As an electroplating bath,
At least one accelerator, at least one inhibitor, at least one electrolyte, and a reaction product of an amine and acrylamide, said amine having the formula (I) ), And the acrylamide has the formula (VI): ????????

Wherein, R 'is hydrogen or -CH ₂ -CH ₂ -, and including; R is _{H 2 N- (CH 2) m} -, HO- (CH 2) m -, -HN-CH 2 -CH 2 -, Q- (CH 2) m -, moiety having the following structure (II) :

A moiety having the following structure (III):

or
Moisture with structure (IV)

, &Lt; / RTI &
R ₁ to R ₁₄ are independently selected from hydrogen and (C ₁ -C ₃ ) alkyl; m is an integer of 2 to 12, n is an integer of 2 to 10, p is an integer of 1 to 10, q is an integer of 2 to 10, r, s and t are numbers of 1 to 10; Q is a cyclic 5-6 membered heteroaryl having 1 or 2 nitrogen atoms in the ring or rings, or Q is a benzene sulfonamide moiety, with the proviso that R 'is -CH ₂ -CH ₂ -, and, R is -HN-CH ₂ -CH ₂ -, the nitrogen of R forms a covalent bond with the carbon atom of R 'to form a heterocyclic ring;

Wherein R "is a moiety having the structure &lt; RTI ID = 0.0 &gt; (VII)

Moisture with structure (VIII) below:

Moisture with the following structure (IX):

or
Substituted or unsubstituted thiazine ring or piperidine ring, wherein R ₁₅ comprises hydrogen or hydroxyl; u is an integer from 1 to 2, v, x and y are independently integers from 1 to 10; R ₁₆ and R ₁₇ are independently selected from hydrogen and a carbonyl moiety, provided that when R ₁₆ and R ₁₇ are carbonyl moieties, the carbonyl moiety is shared with the carbon of the vinyl group of formula (VI) Bond, which forms a covalent bond with the carbon of the vinyl group to replace the hydrogen to form a 5-membered heterocyclic ring. The process of claim 1, wherein the amine has the formula (I)

Wherein R 'is hydrogen, R is H ₂ N- (CH ₂ ) _m -, and m is an integer of 2 to 3. The process of claim 1, wherein the amine has the formula (I)

Wherein R 'is hydrogen and R is a moiety (II)

Wherein R ₁ to R ₆ are hydrogen, n is an integer of 2 to 5, and p is an integer of 1 to 5. The process of claim 1, wherein the amine has the formula (I)

Wherein R 'is hydrogen and R is a moiety (III)

Wherein n is an integer of 2 to 5 and p is an integer of 1 to 5. The process of claim 1, wherein the amine has the formula (II) a:

. The process of claim 1, wherein the amine has the formula (IV) a:

Wherein r, s and t are independently a number from 1 to 10; The electrochemical cell of claim 1, wherein the compound is present in an amount of from about 0.01 ppm to about 1000 ppm.

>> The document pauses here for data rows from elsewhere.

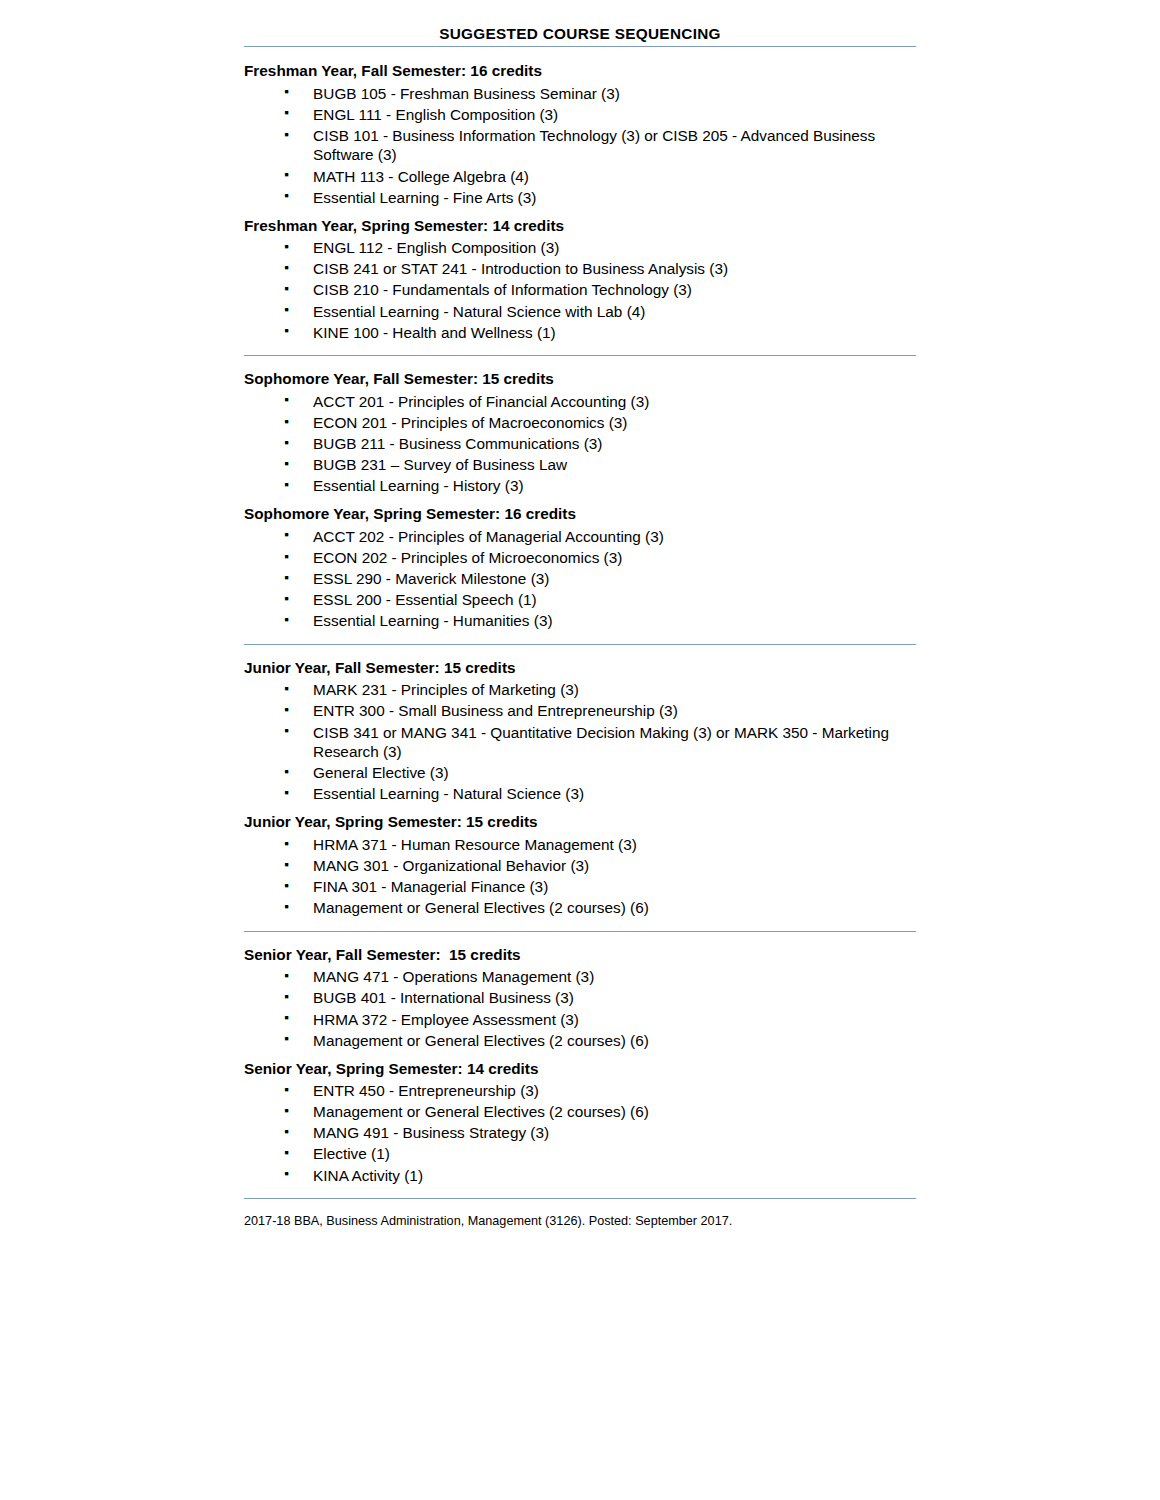SUGGESTED COURSE SEQUENCING
Freshman Year, Fall Semester: 16 credits
BUGB 105 - Freshman Business Seminar (3)
ENGL 111 - English Composition (3)
CISB 101 - Business Information Technology (3) or CISB 205 - Advanced Business Software (3)
MATH 113 - College Algebra (4)
Essential Learning - Fine Arts (3)
Freshman Year, Spring Semester: 14 credits
ENGL 112 - English Composition (3)
CISB 241 or STAT 241 - Introduction to Business Analysis (3)
CISB 210 - Fundamentals of Information Technology (3)
Essential Learning - Natural Science with Lab (4)
KINE 100 - Health and Wellness (1)
Sophomore Year, Fall Semester: 15 credits
ACCT 201 - Principles of Financial Accounting (3)
ECON 201 - Principles of Macroeconomics (3)
BUGB 211 - Business Communications (3)
BUGB 231 – Survey of Business Law
Essential Learning - History (3)
Sophomore Year, Spring Semester: 16 credits
ACCT 202 - Principles of Managerial Accounting (3)
ECON 202 - Principles of Microeconomics (3)
ESSL 290 - Maverick Milestone (3)
ESSL 200 - Essential Speech (1)
Essential Learning - Humanities (3)
Junior Year, Fall Semester: 15 credits
MARK 231 - Principles of Marketing (3)
ENTR 300 - Small Business and Entrepreneurship (3)
CISB 341 or MANG 341 - Quantitative Decision Making (3) or MARK 350 - Marketing Research (3)
General Elective (3)
Essential Learning - Natural Science (3)
Junior Year, Spring Semester: 15 credits
HRMA 371 - Human Resource Management (3)
MANG 301 - Organizational Behavior (3)
FINA 301 - Managerial Finance (3)
Management or General Electives (2 courses) (6)
Senior Year, Fall Semester: 15 credits
MANG 471 - Operations Management (3)
BUGB 401 - International Business (3)
HRMA 372 - Employee Assessment (3)
Management or General Electives (2 courses) (6)
Senior Year, Spring Semester: 14 credits
ENTR 450 - Entrepreneurship (3)
Management or General Electives (2 courses) (6)
MANG 491 - Business Strategy (3)
Elective (1)
KINA Activity (1)
2017-18 BBA, Business Administration, Management (3126). Posted: September 2017.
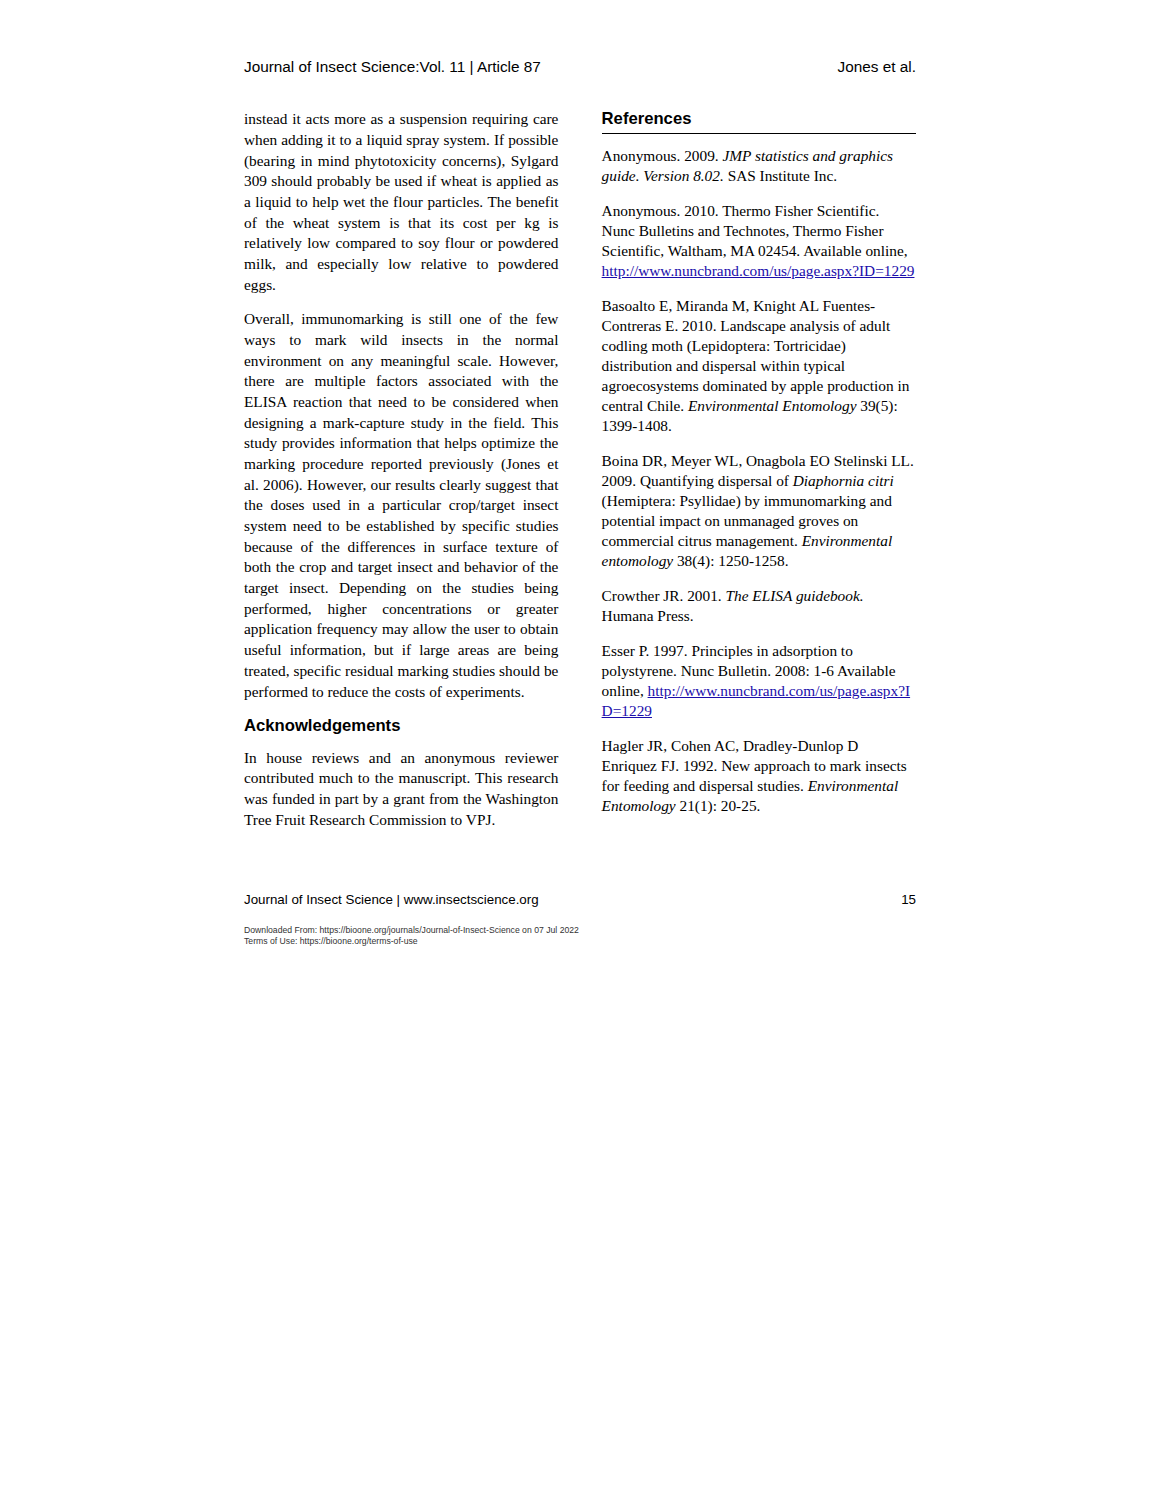Journal of Insect Science:Vol. 11 | Article 87
Jones et al.
instead it acts more as a suspension requiring care when adding it to a liquid spray system. If possible (bearing in mind phytotoxicity concerns), Sylgard 309 should probably be used if wheat is applied as a liquid to help wet the flour particles. The benefit of the wheat system is that its cost per kg is relatively low compared to soy flour or powdered milk, and especially low relative to powdered eggs.
Overall, immunomarking is still one of the few ways to mark wild insects in the normal environment on any meaningful scale. However, there are multiple factors associated with the ELISA reaction that need to be considered when designing a mark-capture study in the field. This study provides information that helps optimize the marking procedure reported previously (Jones et al. 2006). However, our results clearly suggest that the doses used in a particular crop/target insect system need to be established by specific studies because of the differences in surface texture of both the crop and target insect and behavior of the target insect. Depending on the studies being performed, higher concentrations or greater application frequency may allow the user to obtain useful information, but if large areas are being treated, specific residual marking studies should be performed to reduce the costs of experiments.
Acknowledgements
In house reviews and an anonymous reviewer contributed much to the manuscript. This research was funded in part by a grant from the Washington Tree Fruit Research Commission to VPJ.
References
Anonymous. 2009. JMP statistics and graphics guide. Version 8.02. SAS Institute Inc.
Anonymous. 2010. Thermo Fisher Scientific. Nunc Bulletins and Technotes, Thermo Fisher Scientific, Waltham, MA 02454. Available online, http://www.nuncbrand.com/us/page.aspx?ID=1229
Basoalto E, Miranda M, Knight AL Fuentes-Contreras E. 2010. Landscape analysis of adult codling moth (Lepidoptera: Tortricidae) distribution and dispersal within typical agroecosystems dominated by apple production in central Chile. Environmental Entomology 39(5): 1399-1408.
Boina DR, Meyer WL, Onagbola EO Stelinski LL. 2009. Quantifying dispersal of Diaphornia citri (Hemiptera: Psyllidae) by immunomarking and potential impact on unmanaged groves on commercial citrus management. Environmental entomology 38(4): 1250-1258.
Crowther JR. 2001. The ELISA guidebook. Humana Press.
Esser P. 1997. Principles in adsorption to polystyrene. Nunc Bulletin. 2008: 1-6 Available online, http://www.nuncbrand.com/us/page.aspx?ID=1229
Hagler JR, Cohen AC, Dradley-Dunlop D Enriquez FJ. 1992. New approach to mark insects for feeding and dispersal studies. Environmental Entomology 21(1): 20-25.
Journal of Insect Science | www.insectscience.org
15
Downloaded From: https://bioone.org/journals/Journal-of-Insect-Science on 07 Jul 2022
Terms of Use: https://bioone.org/terms-of-use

The electrochemical cell of claim 1, further comprising a source of one or more tin ions. a) providing a substrate;
b) impregnating the substrate with the electroplating bath of claim 1;
c) applying a current to the substrate and the electroplating bath; And
d) electroplating copper on the substrate
&Lt; / RTI &gt; 9. The method of claim 8, wherein the substrate comprises at least one of a through hole and a blind via.